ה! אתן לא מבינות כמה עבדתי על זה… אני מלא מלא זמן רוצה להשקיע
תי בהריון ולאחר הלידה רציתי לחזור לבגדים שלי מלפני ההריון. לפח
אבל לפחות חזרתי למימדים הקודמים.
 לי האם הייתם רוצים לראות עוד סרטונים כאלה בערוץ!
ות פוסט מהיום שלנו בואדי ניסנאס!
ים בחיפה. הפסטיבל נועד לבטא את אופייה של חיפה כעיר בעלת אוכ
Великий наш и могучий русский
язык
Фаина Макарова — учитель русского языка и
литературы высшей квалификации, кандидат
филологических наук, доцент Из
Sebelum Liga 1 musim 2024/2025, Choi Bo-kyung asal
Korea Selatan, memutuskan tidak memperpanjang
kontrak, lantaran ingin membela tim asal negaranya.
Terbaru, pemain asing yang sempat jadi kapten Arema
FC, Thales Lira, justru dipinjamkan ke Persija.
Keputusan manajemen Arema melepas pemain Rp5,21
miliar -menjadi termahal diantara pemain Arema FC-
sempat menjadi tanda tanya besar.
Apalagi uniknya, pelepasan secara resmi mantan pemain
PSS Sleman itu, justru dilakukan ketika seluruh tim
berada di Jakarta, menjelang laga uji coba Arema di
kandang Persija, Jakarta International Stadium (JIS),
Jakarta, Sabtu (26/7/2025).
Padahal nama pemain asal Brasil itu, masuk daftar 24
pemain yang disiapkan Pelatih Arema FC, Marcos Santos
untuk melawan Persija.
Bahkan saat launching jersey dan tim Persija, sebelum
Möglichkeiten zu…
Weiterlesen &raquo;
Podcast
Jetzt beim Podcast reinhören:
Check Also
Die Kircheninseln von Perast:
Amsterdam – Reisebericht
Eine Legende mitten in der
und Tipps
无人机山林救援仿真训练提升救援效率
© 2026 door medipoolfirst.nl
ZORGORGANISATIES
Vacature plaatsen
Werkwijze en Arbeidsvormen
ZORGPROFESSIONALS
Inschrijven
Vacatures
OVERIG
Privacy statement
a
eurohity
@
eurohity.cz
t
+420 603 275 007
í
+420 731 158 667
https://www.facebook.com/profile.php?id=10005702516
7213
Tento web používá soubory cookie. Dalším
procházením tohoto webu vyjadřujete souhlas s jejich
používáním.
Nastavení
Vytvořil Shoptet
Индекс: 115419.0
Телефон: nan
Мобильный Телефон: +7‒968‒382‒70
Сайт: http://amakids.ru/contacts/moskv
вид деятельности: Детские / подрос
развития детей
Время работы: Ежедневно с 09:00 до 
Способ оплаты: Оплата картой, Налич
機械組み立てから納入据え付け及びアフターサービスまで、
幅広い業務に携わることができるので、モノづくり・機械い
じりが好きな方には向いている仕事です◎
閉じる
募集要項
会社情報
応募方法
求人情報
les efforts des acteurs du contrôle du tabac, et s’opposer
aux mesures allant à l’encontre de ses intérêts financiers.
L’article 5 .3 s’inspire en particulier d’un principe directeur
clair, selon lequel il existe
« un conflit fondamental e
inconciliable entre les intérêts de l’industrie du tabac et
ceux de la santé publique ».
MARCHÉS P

→ What you have to do:
Each line of the records should be repeated exactly as it stands.

→ Answer below:
ה! אתן לא מבינות כמה עבדתי על זה… אני מלא מלא זמן רוצה להשקיע
תי בהריון ולאחר הלידה רציתי לחזור לבגדים שלי מלפני ההריון. לפח
אבל לפחות חזרתי למימדים הקודמים.
 לי האם הייתם רוצים לראות עוד סרטונים כאלה בערוץ!
ות פוסט מהיום שלנו בואדי ניסנאס!
ים בחיפה. הפסטיבל נועד לבטא את אופייה של חיפה כעיר בעלת אוכ
Великий наш и могучий русский
язык
Фаина Макарова — учитель русского языка и
литературы высшей квалификации, кандидат
филологических наук, доцент Из
Sebelum Liga 1 musim 2024/2025, Choi Bo-kyung asal
Korea Selatan, memutuskan tidak memperpanjang
kontrak, lantaran ingin membela tim asal negaranya.
Terbaru, pemain asing yang sempat jadi kapten Arema
FC, Thales Lira, justru dipinjamkan ke Persija.
Keputusan manajemen Arema melepas pemain Rp5,21
miliar -menjadi termahal diantara pemain Arema FC-
sempat menjadi tanda tanya besar.
Apalagi uniknya, pelepasan secara resmi mantan pemain
PSS Sleman itu, justru dilakukan ketika seluruh tim
berada di Jakarta, menjelang laga uji coba Arema di
kandang Persija, Jakarta International Stadium (JIS),
Jakarta, Sabtu (26/7/2025).
Padahal nama pemain asal Brasil itu, masuk daftar 24
pemain yang disiapkan Pelatih Arema FC, Marcos Santos
untuk melawan Persija.
Bahkan saat launching jersey dan tim Persija, sebelum
Möglichkeiten zu…
Weiterlesen &raquo;
Podcast
Jetzt beim Podcast reinhören:
Check Also
Die Kircheninseln von Perast:
Amsterdam – Reisebericht
Eine Legende mitten in der
und Tipps
无人机山林救援仿真训练提升救援效率
© 2026 door medipoolfirst.nl
ZORGORGANISATIES
Vacature plaatsen
Werkwijze en Arbeidsvormen
ZORGPROFESSIONALS
Inschrijven
Vacatures
OVERIG
Privacy statement
a
eurohity
@
eurohity.cz
t
+420 603 275 007
í
+420 731 158 667
https://www.facebook.com/profile.php?id=10005702516
7213
Tento web používá soubory cookie. Dalším
procházením tohoto webu vyjadřujete souhlas s jejich
používáním.
Nastavení
Vytvořil Shoptet
Индекс: 115419.0
Телефон: nan
Мобильный Телефон: +7‒968‒382‒70
Сайт: http://amakids.ru/contacts/moskv
вид деятельности: Детские / подрос
развития детей
Время работы: Ежедневно с 09:00 до 
Способ оплаты: Оплата картой, Налич
機械組み立てから納入据え付け及びアフターサービスまで、
幅広い業務に携わることができるので、モノづくり・機械い
じりが好きな方には向いている仕事です◎
閉じる
募集要項
会社情報
応募方法
求人情報
les efforts des acteurs du contrôle du tabac, et s’opposer
aux mesures allant à l’encontre de ses intérêts financiers.
L’article 5 .3 s’inspire en particulier d’un principe directeur
clair, selon lequel il existe
« un conflit fondamental e
inconciliable entre les intérêts de l’industrie du tabac et
ceux de la santé publique ».
MARCHÉS P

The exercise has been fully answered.